I heart books

Scent triggers memory in a special, direct, and immediate way.  This was explained to me once–some kind of hardwiring from nasal receptors to frontal lobe–but not well enough so that I can explain it now.  But we all know it’s true: a whiff of something, cut grass, gasoline, chocolate chip cookies, and we’re transported to another time and place, an entire scene evoked, a little drama played out on the stage of the mind. I smell garlic sautéing in olive oil, and I see my mother in the kitchen wearing the ghastly apron I sewed for her, turquoise it was, with white rickrack. Chlorine? The President’s Day weekend we stayed at the old Traymore Hotel in Atlantic City decades after the city’s heyday but years before its rebirth as Las Vegas East. I was 12 and fell madly in love with the pool boy. Pine needles? The secret trail behind one of the cabins at Camp Tamarac, the trail that led to The Rock, where I learned how to smoke cigarettes.

 I think books are hardwired like this for some of us. There’s a high-speed connection between book and experience, between what we’ve read and how we’ve lived.    

We have only to glance at a book, the way others catch a scent in the air, and we experience that moment in time when the book intersected with our lives. I see Richard Brautigan’s The Pill v The Springhill Mine Disaster on my bookshelf. It’s not just a book. It’s me standing on the shoulder of I-80 in Nebraska hitching my way across the country, going west on my own for the first time. Annie Dillard’s The Living? An impossibly rainy summer vacation in Bandon, Oregon, during which my then four-year-old son gets clobbered in the head with a boat oar, and we have to rush him to the 15-bed local hospital to get stitched up. James Clavell’s Shogun? That solitary winter vacation I spent in my first house, the one with no central heating, curled up in an armchair existing on pots of Seattle spice tea and packages of Archway chocolate chip cookies. My books, spine out on the shelves in my library, are entries in a diary I didn’t know I was keeping. 
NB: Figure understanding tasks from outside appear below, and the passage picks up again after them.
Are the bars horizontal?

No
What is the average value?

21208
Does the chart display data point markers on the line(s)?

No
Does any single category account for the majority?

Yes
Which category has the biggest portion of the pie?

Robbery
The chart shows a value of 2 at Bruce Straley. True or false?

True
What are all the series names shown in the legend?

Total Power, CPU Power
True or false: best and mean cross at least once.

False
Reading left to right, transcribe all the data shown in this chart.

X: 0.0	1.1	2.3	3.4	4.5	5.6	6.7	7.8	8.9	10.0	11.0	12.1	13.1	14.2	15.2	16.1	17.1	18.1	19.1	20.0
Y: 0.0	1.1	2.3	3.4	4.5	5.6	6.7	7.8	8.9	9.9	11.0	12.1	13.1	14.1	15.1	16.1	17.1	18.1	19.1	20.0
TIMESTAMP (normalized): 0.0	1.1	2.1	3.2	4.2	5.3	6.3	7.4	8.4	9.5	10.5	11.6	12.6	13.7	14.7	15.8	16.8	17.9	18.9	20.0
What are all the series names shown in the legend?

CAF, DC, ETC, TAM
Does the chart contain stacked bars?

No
 But there is more.  In between the pages of the books we keep is tangible evidence of life lived.  I go to the shelf and pull out My Mother, Myself, which I read during a particularly nasty year in the already rocky relationship I had with my mother. Tucked in between pages 44 and 45 I find her photograph, one I must have stolen from an old album. My mother looks sweetly at the camera.  She has a mop of dark, curly hair and is holding a doll.  She is perhaps ten.  In Wild Alaska, a Time-Life book with page after page of stunning Arctic pictures, I find a menu for a little restaurant I used to frequent a block from the Fullerton El, just around the corner from my fourth-floor walk-up. I read that book on the fire escape during my last and sweatiest summer in Chicago. 

Now I see something peeking out of the pages of the mustard yellow beat-up paperback edition of Zen Flesh, Zen Bones, and, with great excitement, I pull the book from the shelf.  What could it be?  What could I have placed between the pages of this wonderful book, this book that made me think thoughts I had never thought before, this book that prompted me to sign up for my first yoga class, this book that I carried around like a talisman for years?  I am ready to be wowed.  

It‘s an appointment card.  On Thursday, Sept. 24, 1997, I went to get my teeth cleaned.